PROBLEM REQUIREMENTS: Of all the lines below, return only those starting with the line holding "korzysta już ponad" and going on through the line holding "najbardziej popularnych produktów", exactly as written.

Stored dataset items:
=== Begin Enclosure ===
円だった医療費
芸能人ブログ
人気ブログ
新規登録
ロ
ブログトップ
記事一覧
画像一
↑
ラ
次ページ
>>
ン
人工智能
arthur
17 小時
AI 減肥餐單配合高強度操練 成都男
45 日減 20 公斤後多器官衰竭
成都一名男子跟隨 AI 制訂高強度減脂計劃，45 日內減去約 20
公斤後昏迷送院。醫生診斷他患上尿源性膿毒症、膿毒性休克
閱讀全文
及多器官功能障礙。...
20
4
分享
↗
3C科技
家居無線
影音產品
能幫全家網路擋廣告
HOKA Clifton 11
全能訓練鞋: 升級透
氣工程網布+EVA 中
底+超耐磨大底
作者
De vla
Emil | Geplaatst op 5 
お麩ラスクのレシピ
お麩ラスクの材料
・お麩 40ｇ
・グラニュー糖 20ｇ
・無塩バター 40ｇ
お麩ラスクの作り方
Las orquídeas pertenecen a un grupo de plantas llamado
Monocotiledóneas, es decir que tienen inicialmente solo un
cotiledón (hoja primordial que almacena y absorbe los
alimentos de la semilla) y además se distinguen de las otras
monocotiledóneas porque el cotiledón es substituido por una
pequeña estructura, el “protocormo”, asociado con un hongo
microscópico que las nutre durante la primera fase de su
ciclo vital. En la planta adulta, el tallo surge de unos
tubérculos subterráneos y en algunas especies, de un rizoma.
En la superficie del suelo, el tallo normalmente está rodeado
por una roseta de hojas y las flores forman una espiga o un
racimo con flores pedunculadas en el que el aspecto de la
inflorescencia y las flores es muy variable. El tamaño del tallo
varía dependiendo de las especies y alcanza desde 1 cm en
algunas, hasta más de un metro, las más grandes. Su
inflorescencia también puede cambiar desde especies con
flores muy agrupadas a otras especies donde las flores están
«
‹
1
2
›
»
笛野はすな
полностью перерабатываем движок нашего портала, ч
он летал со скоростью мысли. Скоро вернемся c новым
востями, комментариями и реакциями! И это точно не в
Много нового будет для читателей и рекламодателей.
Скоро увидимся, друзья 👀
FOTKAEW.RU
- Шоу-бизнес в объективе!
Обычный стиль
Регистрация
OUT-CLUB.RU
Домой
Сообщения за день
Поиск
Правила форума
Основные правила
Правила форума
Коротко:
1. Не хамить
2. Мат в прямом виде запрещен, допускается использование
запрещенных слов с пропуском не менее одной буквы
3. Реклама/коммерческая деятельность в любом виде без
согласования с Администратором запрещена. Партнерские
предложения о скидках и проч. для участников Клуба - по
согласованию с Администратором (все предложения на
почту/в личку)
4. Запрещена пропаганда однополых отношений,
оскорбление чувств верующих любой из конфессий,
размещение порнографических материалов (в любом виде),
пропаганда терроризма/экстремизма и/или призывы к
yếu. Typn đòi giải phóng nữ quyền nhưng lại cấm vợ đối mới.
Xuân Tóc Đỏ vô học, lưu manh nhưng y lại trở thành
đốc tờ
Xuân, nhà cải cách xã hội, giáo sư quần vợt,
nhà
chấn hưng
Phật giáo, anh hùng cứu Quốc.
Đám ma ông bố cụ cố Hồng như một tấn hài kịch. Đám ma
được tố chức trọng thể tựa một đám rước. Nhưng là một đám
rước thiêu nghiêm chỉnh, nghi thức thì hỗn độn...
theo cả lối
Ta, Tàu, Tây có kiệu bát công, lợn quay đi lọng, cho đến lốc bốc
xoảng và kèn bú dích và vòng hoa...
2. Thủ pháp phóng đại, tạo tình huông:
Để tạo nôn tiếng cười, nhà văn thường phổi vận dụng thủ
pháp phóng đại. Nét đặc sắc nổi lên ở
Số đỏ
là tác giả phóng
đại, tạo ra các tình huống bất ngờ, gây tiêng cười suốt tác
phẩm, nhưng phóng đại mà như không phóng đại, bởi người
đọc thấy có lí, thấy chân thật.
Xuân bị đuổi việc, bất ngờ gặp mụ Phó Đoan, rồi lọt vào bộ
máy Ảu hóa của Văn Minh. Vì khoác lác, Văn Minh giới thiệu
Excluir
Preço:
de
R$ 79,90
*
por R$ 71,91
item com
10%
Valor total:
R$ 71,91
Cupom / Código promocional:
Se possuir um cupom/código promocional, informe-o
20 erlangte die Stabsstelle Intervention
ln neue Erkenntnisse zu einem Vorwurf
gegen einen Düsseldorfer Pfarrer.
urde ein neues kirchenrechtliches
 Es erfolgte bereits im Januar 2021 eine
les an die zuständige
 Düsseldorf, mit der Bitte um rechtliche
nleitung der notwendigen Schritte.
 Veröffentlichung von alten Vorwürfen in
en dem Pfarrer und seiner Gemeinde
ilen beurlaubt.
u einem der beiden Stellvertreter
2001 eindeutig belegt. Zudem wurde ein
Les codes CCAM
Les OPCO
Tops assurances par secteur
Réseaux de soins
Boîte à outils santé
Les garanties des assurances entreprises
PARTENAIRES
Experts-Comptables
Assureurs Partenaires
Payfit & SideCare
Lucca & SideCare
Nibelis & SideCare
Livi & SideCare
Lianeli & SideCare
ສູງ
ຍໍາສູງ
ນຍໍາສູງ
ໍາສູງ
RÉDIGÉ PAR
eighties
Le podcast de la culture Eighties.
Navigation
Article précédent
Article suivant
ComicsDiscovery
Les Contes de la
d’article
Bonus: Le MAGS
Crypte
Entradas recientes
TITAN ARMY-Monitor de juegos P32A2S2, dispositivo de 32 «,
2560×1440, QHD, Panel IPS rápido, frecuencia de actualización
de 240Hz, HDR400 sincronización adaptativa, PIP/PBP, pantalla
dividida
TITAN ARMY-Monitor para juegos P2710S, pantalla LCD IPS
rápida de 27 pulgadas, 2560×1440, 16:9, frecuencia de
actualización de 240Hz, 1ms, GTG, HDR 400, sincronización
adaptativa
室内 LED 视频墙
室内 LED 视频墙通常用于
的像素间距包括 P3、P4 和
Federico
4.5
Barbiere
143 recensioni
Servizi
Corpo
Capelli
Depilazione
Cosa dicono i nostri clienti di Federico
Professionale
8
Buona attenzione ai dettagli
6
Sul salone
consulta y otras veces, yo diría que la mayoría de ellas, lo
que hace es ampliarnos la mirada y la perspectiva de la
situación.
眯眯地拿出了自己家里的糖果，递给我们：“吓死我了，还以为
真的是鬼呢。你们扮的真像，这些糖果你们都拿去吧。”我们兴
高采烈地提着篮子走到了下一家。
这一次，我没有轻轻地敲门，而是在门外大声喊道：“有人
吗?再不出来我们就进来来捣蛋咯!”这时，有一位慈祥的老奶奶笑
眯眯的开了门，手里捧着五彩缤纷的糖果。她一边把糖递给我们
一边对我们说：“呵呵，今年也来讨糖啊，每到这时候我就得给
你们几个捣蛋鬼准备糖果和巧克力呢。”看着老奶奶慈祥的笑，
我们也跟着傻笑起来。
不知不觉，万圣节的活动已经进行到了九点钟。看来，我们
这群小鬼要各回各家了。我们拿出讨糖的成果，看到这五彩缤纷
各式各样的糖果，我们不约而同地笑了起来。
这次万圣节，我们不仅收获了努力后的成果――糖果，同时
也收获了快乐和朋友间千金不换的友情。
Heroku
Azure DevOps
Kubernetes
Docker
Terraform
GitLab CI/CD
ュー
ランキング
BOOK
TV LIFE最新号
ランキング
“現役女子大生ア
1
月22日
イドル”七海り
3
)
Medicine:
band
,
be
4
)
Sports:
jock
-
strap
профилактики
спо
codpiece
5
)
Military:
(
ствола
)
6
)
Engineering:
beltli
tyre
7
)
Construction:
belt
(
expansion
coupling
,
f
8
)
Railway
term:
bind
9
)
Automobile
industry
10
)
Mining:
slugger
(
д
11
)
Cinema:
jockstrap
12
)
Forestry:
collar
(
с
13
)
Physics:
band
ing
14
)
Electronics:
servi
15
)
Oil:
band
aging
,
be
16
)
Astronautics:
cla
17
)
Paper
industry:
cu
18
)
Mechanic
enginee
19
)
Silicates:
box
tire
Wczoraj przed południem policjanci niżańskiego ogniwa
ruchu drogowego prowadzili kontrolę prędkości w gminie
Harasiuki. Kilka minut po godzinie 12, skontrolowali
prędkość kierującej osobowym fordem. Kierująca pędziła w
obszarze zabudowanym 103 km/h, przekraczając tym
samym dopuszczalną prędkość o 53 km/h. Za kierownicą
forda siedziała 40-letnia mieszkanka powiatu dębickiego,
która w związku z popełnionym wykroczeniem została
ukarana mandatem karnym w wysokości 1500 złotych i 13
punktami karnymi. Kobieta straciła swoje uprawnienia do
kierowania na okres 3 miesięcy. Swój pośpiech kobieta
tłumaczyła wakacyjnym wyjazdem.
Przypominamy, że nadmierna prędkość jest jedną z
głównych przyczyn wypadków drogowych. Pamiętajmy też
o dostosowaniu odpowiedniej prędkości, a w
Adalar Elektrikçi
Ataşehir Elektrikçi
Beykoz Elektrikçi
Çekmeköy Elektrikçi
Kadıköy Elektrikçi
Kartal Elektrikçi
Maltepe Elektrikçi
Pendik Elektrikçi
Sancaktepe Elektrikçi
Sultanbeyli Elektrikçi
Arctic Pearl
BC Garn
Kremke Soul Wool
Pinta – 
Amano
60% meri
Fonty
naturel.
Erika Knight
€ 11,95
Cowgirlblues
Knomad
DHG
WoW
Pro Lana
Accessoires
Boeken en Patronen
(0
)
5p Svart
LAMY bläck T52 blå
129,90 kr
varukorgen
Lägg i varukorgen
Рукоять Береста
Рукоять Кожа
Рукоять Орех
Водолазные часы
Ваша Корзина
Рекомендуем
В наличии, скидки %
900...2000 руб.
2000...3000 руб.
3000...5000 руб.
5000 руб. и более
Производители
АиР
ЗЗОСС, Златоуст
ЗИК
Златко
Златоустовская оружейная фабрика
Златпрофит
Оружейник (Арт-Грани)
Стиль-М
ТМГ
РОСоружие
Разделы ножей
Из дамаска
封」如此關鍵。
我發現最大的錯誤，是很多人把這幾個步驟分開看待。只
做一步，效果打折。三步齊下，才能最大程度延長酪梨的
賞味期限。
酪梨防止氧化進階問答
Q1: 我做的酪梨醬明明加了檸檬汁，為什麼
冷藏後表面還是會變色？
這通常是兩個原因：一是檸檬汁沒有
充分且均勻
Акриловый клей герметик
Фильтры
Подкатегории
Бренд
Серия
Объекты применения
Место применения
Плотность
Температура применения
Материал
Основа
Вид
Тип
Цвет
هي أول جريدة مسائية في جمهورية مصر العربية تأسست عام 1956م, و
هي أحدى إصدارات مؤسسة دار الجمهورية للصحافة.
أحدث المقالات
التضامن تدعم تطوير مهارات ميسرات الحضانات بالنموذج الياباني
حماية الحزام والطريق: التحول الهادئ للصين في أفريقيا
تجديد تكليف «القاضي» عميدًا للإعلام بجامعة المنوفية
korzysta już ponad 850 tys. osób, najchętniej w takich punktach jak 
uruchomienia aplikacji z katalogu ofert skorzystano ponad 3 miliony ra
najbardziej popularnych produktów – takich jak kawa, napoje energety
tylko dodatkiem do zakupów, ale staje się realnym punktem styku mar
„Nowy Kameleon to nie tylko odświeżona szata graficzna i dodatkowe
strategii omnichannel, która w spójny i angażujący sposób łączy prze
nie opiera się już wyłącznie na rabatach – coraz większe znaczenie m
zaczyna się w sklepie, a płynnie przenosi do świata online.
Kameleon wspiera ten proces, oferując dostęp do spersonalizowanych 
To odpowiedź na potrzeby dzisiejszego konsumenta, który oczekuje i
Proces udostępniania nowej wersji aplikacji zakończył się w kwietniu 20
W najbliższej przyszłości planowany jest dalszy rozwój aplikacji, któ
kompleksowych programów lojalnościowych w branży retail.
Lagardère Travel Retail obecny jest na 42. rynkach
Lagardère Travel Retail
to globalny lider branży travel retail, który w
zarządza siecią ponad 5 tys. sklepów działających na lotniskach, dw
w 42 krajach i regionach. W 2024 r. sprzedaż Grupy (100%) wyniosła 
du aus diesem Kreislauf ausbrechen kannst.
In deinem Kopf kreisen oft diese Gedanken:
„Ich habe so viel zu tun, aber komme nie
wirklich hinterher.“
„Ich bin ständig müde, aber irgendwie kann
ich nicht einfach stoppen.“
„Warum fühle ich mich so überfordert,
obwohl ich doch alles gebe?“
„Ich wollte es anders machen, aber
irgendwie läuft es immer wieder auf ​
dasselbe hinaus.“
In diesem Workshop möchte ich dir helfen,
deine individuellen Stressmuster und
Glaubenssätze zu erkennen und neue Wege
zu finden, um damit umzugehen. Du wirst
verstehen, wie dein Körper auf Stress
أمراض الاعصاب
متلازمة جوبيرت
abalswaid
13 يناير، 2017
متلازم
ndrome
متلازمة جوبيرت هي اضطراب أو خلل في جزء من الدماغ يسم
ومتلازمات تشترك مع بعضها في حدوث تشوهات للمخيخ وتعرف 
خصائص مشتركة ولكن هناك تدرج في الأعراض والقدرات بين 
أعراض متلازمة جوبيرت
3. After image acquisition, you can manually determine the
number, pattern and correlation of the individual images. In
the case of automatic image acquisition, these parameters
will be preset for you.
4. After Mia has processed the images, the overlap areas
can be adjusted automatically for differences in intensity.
=== End Enclosure ===
YOUR SOLUTION:
korzysta już ponad 850 tys. osób, najchętniej w takich punktach jak 
uruchomienia aplikacji z katalogu ofert skorzystano ponad 3 miliony ra
najbardziej popularnych produktów – takich jak kawa, napoje energety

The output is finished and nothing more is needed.